French firearm designer (1838–1891)

Colonel Nicolas Lebel (18 August 1838 – 6 May 1891) was a French firearm designer, after whom the French military's Lebel rifle was named.

==Biography==
Nicolas Lebel was born in Saint-Mihiel (Meuse) near Verdun. Interested by the prospects of a military career he enrolled in the Saint-Cyr Military Academy in 1855.

In 1857, he joined the 58th Infantry Regiment as a second lieutenant. During the Franco-Prussian War of 1870–1871, he was a captain and company commander. In September 1870, he was captured after the Sedan encirclement and became a prisoner-of-war.

Released from captivity after the Treaty of Frankfurt, he found a command in Tours, during the years of intense reorganization of the French Army which followed the 1871 defeat. He was appointed major in 1876, and dedicated himself to the improvement of infantry weaponry. His competence was soon recognized and in 1883, the Minister for War, General Thibaudin, entrusted him to direct the army's École Normale de Tir. The E.N.T. was the army's training center dedicated to improve shooting performance and recommend small arms improvements.

In March 1884 he was made a member of the Commission des Armes à Répétition or Commission for repeating firearms. This commission was presided at the time by General Baptiste Tramond and included Colonel Basile Gras, Colonel Bonnet, Lt-Colonel Lebel, Castan, de Tristan, Captain Desaleux and last but not least Paul Vieille, the inventor of smokeless powder. It is this commission which formulated and supervised the execution of the fusil mle 1886 infantry rifle prototype. This project was carried out within slightly more than one year, between January 1886 and the date of formal adoption: April 1887. Lt-Colonel Lebel's direct contribution was the full-metal-jacket bullet or balle Lebel which had been formulated and extensively tested at the École Normale de Tir under his direction. He had been inspired by the promising results obtained somewhat earlier by Major Eduard Rubin of the Swiss Army who had invented the first copper-jacketed rifle bullets in 1882. Without the jacketed "Balle Lebel" ("Lebel bullet") the new Mle 1886 rifle's performance with Paul Vieille's smokeless powder, which imparted much higher velocities than black powder, would have been impossible to achieve.

The new Fusil Mle 1886 was soon and informally designated as Fusil Lebel (Lebel rifle) "against the protestations of the Commission, including Colonel Lebel himself" as quoted verbatim from Challeat's classic Histoire Technique de l'Artillerie de Terre en France pendant un siècle, published in 1935. The historical record shows that the Lebel rifle was the result of teamwork carried out against time and under great pressure exerted from above by War Minister General Boulanger.
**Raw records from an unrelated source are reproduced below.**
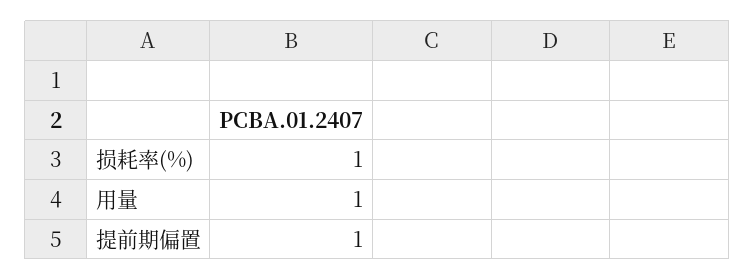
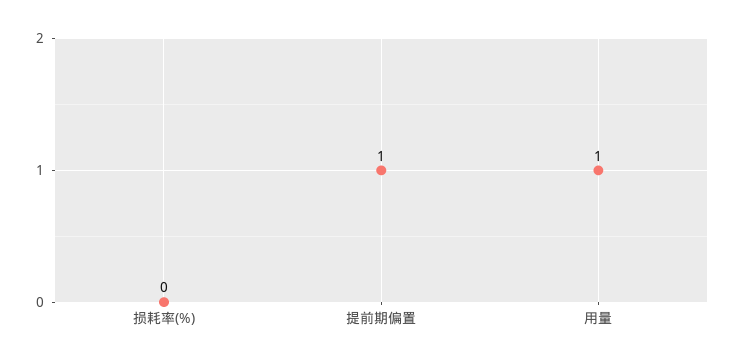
  {
-   "损耗率(%)": 1,
+   "损耗率(%)": 0,
    "用量": 1,
    "提前期偏置": 1
  }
The original bullet or "Balle M" designed under Colonel Lebel's direction was flat nosed in order to pose no risk of accidental ignition in the Lebel's tube magazine. The "Balle M" bullet has a full metal jacket made of cupro-nickel and a lead core. Its weight is 232 gr. Its muzzle velocity is 2000 ft/s. Its maximum range is 3500 yd. It was propelled by 46 gr of the new smokeless "poudre B". Its ballistic properties were superior to anything else in existence at the time (1887).

Lebel was promoted to the rank of full colonel in 1887 but, because of cardiac problems, he took early retirement in 1890 and died on 6 May 1891 at the age of 53.

He was decorated with the rank of Commander of the Order of the Legion of Honor.